───── Exercise material

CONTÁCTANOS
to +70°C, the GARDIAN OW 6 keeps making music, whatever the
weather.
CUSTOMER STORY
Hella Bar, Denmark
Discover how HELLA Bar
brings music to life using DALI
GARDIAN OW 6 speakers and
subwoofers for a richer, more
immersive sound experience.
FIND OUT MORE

──────────

## Prompt
Reproduce each entry exactly, leaving out nothing.

## Solution for this exercise
CONTÁCTANOS
to +70°C, the GARDIAN OW 6 keeps making music, whatever the
weather.
CUSTOMER STORY
Hella Bar, Denmark
Discover how HELLA Bar
brings music to life using DALI
GARDIAN OW 6 speakers and
subwoofers for a richer, more
immersive sound experience.
FIND OUT MORE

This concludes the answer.